Claire Pentecost – artist, writer and long-time collaborator of bio-art collective Critical Art Ensemble – proposes an interesting answer in her research project The Public Amateur. “One of the things I’m attached to is learning”, she says. “And one of the models I’ve developed theoretically is that of the artist as the public amateur. Not the public intellectual, which is usually a position of mastery and critique, but the public amateur, a position of inquiry and experimentation. The amateur is the learner who is motivated by love or by personal attachment, and in this case, who consents to learn in public so that the very conditions of knowledge production can be interrogated. The public amateur takes the initiative to question something in the province of a discipline in which she is not conventionally qualified, acquires knowledge through unofficial means, and assumes the authority to offer interpretations of that knowledge, especially in regard to decisions that affect our lives”[8] .
Soft Power, as a cultural program founded by public means, has been deeply inspired by this perspective. More than showcasing the most prominent artists and thinkers, its main purpose was to provide the participants with an open and friendly atmosphere that would allow them to become passionate amateurs, to question the way scientific knowledge is actually being produced and disseminated and to “learn in public” on technical innovations that affect their everyday lives. In short, to provide a platform for the democratization of science.

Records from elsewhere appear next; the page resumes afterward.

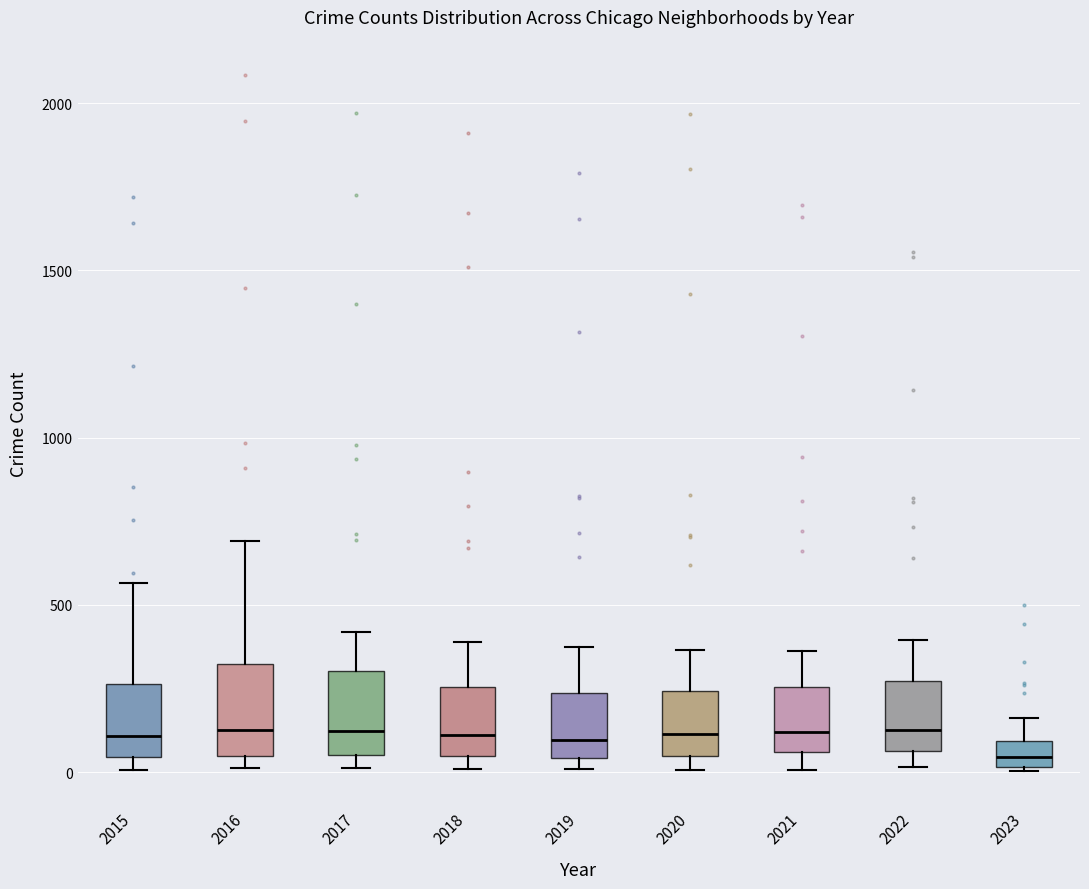

Reading left to right, read every box against the y-axis: the position of its median line, the range the box covers, and the ends of its whiskers. The values are not printed on the chart, so give them approximately, as read against the axis.

2015: median 100, box 50 to 250, whiskers 0 to 550
2016: median 150, box 50 to 300, whiskers 0 to 700
2017: median 100, box 50 to 300, whiskers 0 to 400
2018: median 100, box 50 to 250, whiskers 0 to 400
2019: median 100, box 50 to 250, whiskers 0 to 400
2020: median 100, box 50 to 250, whiskers 0 to 350
2021: median 100, box 50 to 250, whiskers 0 to 350
2022: median 150, box 50 to 250, whiskers 0 to 400
2023: median 50, box 0 to 100, whiskers 0 to 150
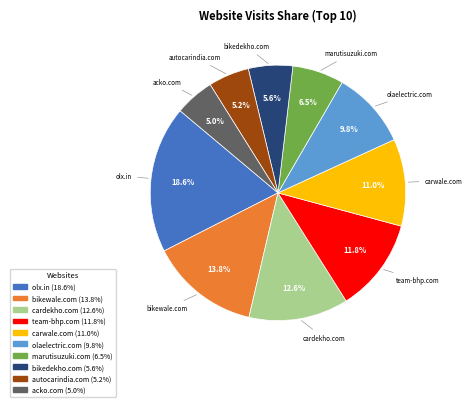

To the nearest percent, what portion does acko.com represent?

5%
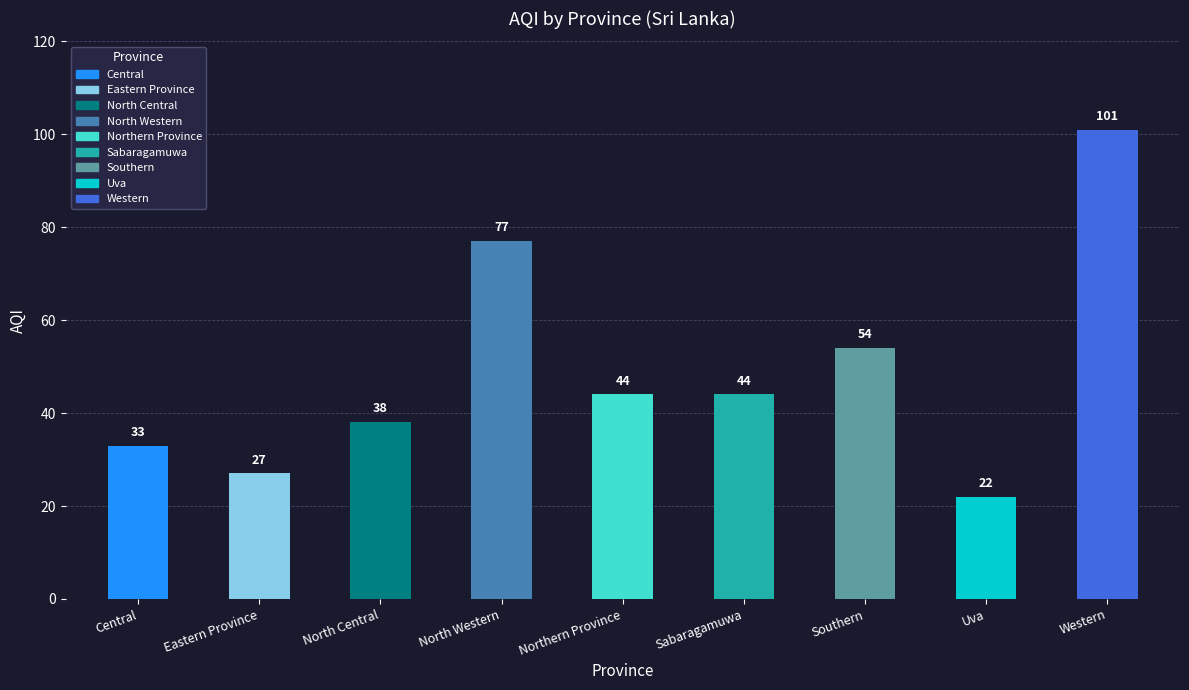

The value at Sabaragamuwa is 61. True or false?

False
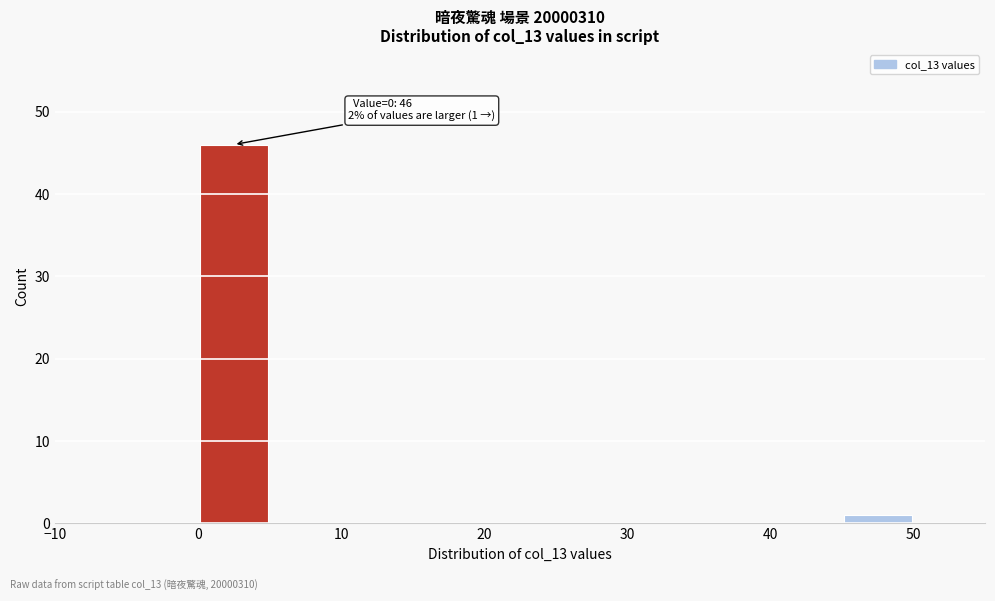

Over which range of the x-axis is the bar tallest?

0 to 5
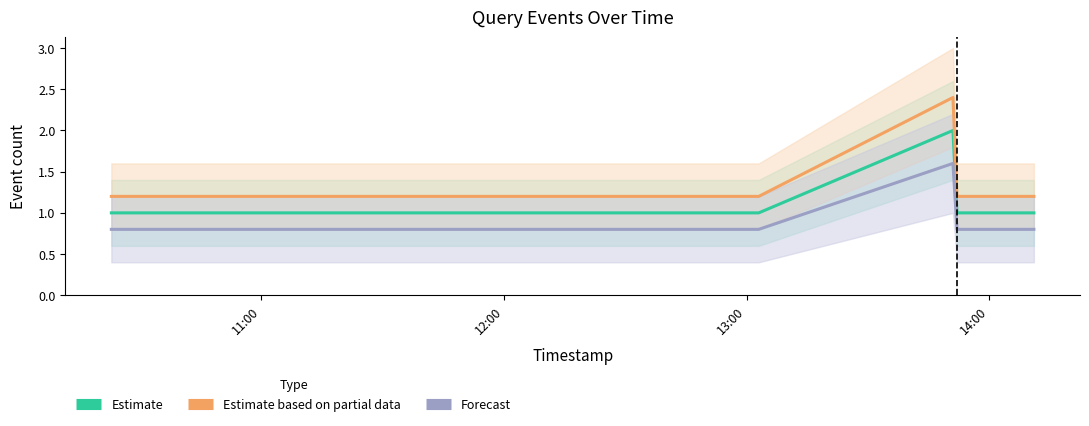

List the series in order of their peak value, highest first.

Estimate based on partial data, Estimate, Forecast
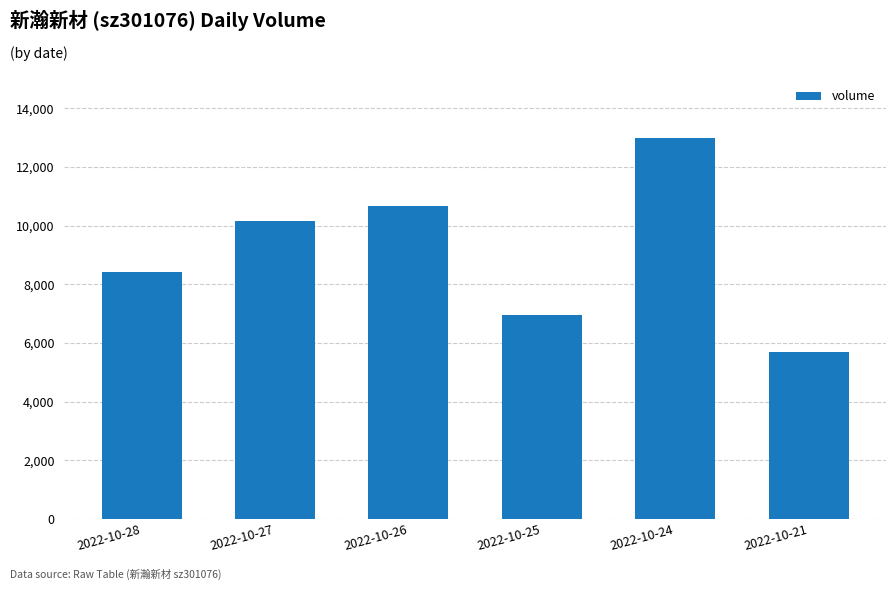

List the labels in order of value, largest first.

2022-10-24, 2022-10-26, 2022-10-27, 2022-10-28, 2022-10-25, 2022-10-21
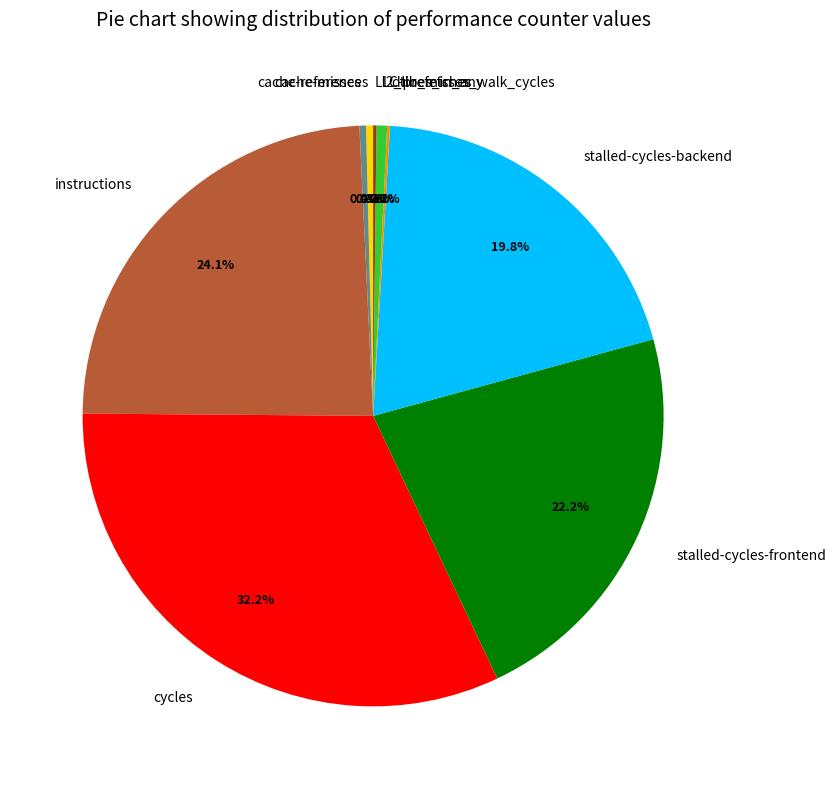

What is the largest slice in the pie chart?

cycles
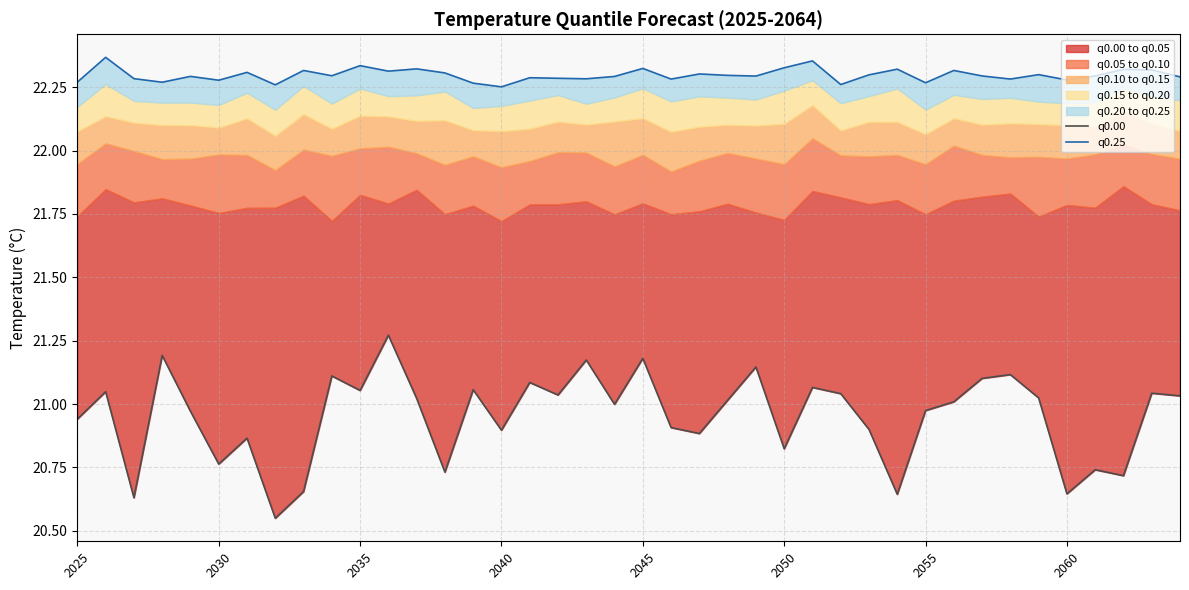

Rank the series by their maximum value, from lowest to highest.

q0.00, q0.25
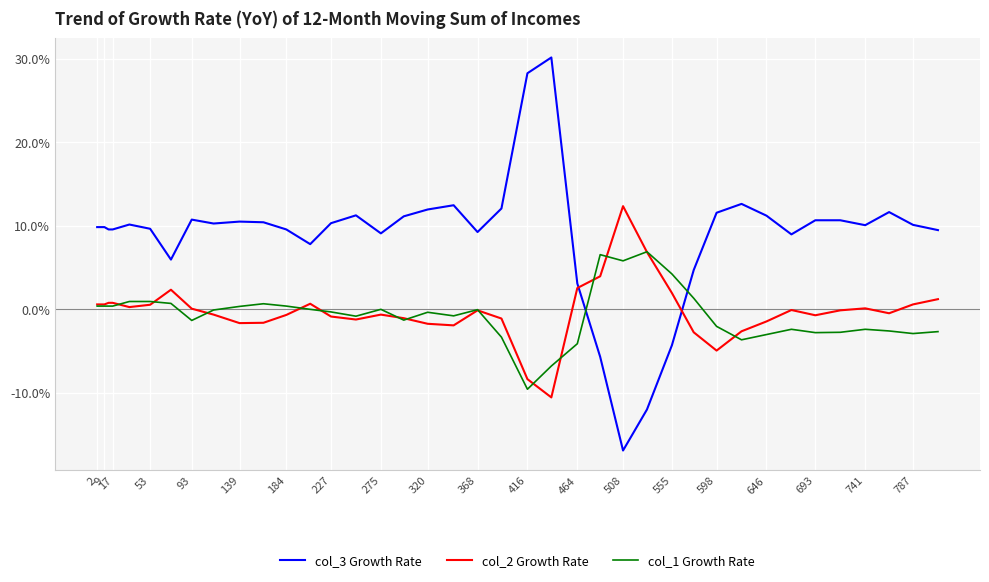

What is the greatest value displayed?

30.2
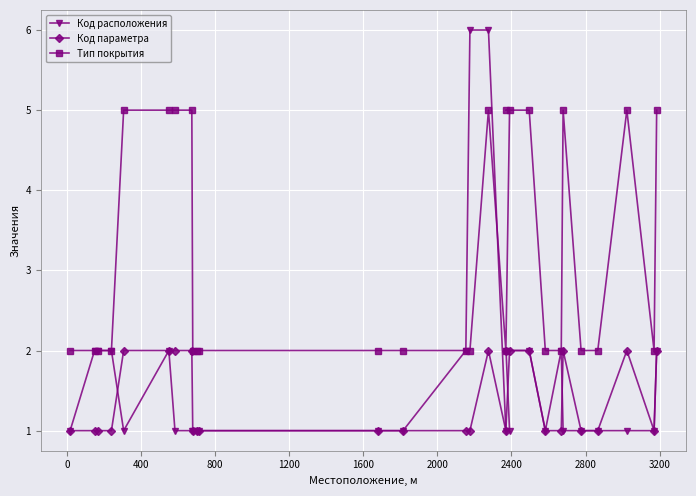

Which series has the largest total across all categories?

Тип покрытия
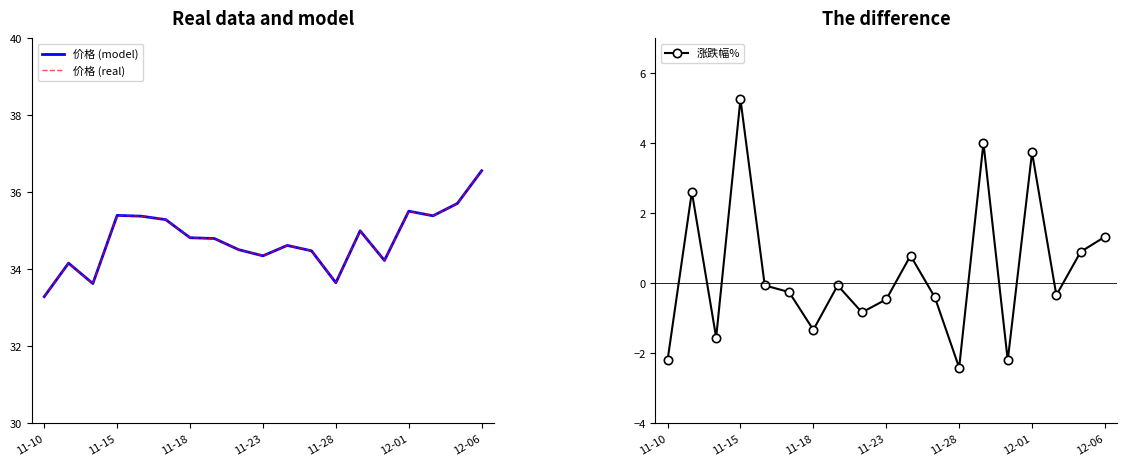

Reading left to right, transcribe all the data shown in this chart.

价格 (model): 33.3	34.2	33.6	35.4	35.4	35.3	34.8	34.8	34.5	34.4	34.6	34.5	33.6	35.0	34.2	35.5	35.4	35.7	36.6
价格 (real): 33.3	34.2	33.6	35.4	35.4	35.3	34.8	34.8	34.5	34.4	34.6	34.5	33.6	35.0	34.2	35.5	35.4	35.7	36.6
涨跌幅%: -2.2	2.6	-1.6	5.3	-0.1	-0.2	-1.3	-0.1	-0.8	-0.5	0.8	-0.4	-2.4	4.0	-2.2	3.7	-0.3	0.9	1.3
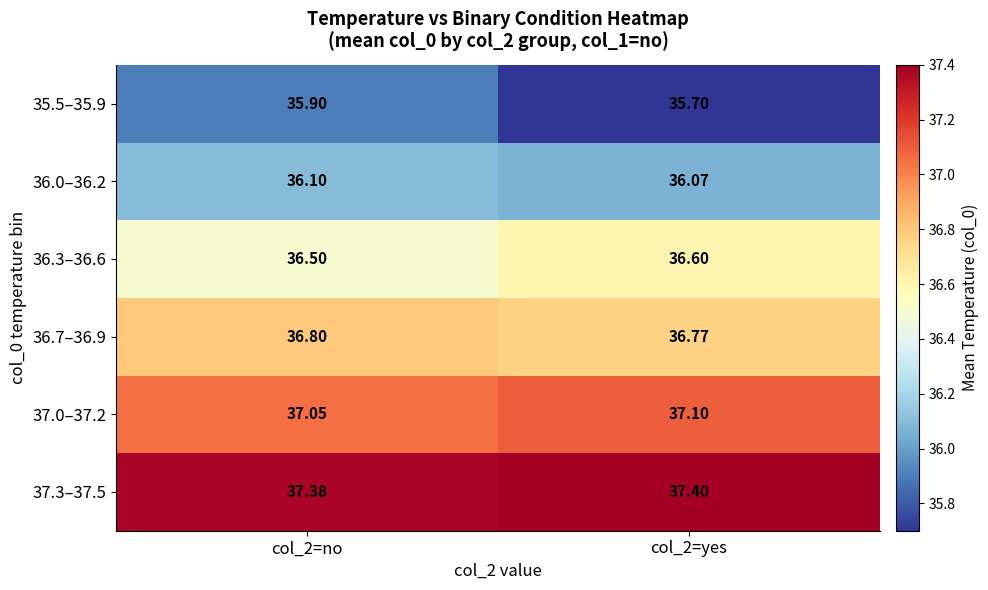

Which series has the widest spread of values?

35.5–35.9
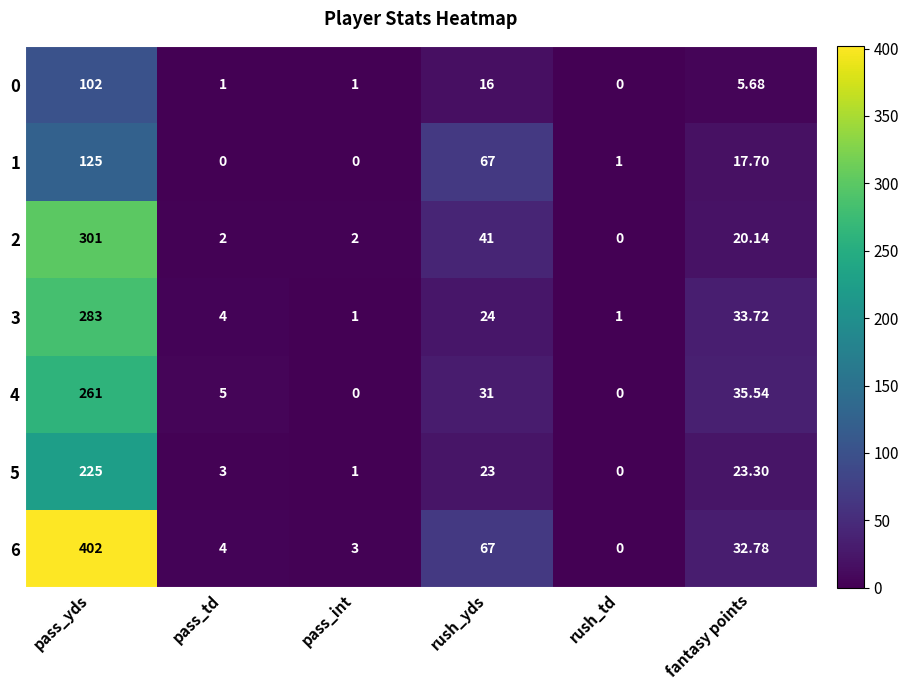

What is the difference between the highest and lowest values at rush_td?

1.0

* This text is the short English version of the paper “Biopatentes. El cercamiento de lo vivo” published in Teknokultura: Journal of Digital Culture and Social Movements Vol 10, No 1 (2013): http://www.mariaptqk.net/wp-content/uploads/2013/11/Biopatentes-Teknocultura.pdf
↑ 5. World Social Forum, Porto Alegre, 2002.
↑ 6. Pachamama is usually identified with Nature, Mother Earth or, more generally, the main principle structuring Indigenous cosmovision. The Constitution of Ecuador defines it as the reproduction and realization of life.
↑ 7. Sumak kawsay is a meaning a Kichwa expression commonly translated in Spanish as “Buen Vivir” (full life, in English).